#### [Job item]
Could you write out the listing below exactly as it stands, leaving out the pictures?

#### [Source records]
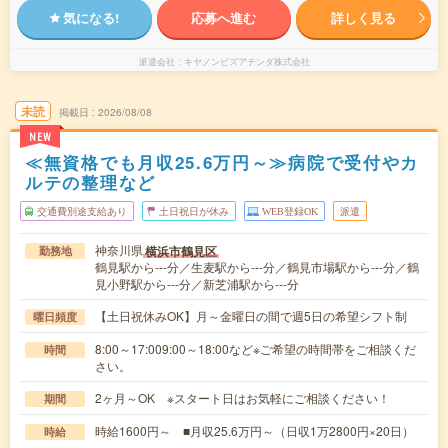
気になる!
応募へ進む
詳しく見る
派遣会社
キヤノンビズアテンダ株式会社
未読
掲載日
2026/08/08
NEW
≪無資格でも月収25.6万円～≫病院で受付やカ
ルテの整理など
交通費別途支給あり
土日祝日が休み
WEB登録OK
派遣
神奈川県
横浜市鶴見区
勤務地
鶴見駅から---分／生麦駅から---分／鶴見市場駅から---分／鶴
見小野駅から---分／新芝浦駅から---分
【土日祝休みOK】月～金曜日の間で週5日の希望シフト制
曜日頻度
8:00～17:009:00～18:00など※ご希望の時間帯をご相談くだ
時間
さい。
2ヶ月～OK ※スタート日はお気軽にご相談ください！
期間
時給1600円～ ■月収25.6万円～（日収1万2800円×20日）
時給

#### [Exercise response]
気になる!
応募へ進む
詳しく見る
派遣会社
キヤノンビズアテンダ株式会社
未読
掲載日
2026/08/08
NEW
≪無資格でも月収25.6万円～≫病院で受付やカ
ルテの整理など
交通費別途支給あり
土日祝日が休み
WEB登録OK
派遣
神奈川県
横浜市鶴見区
勤務地
鶴見駅から---分／生麦駅から---分／鶴見市場駅から---分／鶴
見小野駅から---分／新芝浦駅から---分
【土日祝休みOK】月～金曜日の間で週5日の希望シフト制
曜日頻度
8:00～17:009:00～18:00など※ご希望の時間帯をご相談くだ
時間
さい。
2ヶ月～OK ※スタート日はお気軽にご相談ください！
期間
時給1600円～ ■月収25.6万円～（日収1万2800円×20日）
時給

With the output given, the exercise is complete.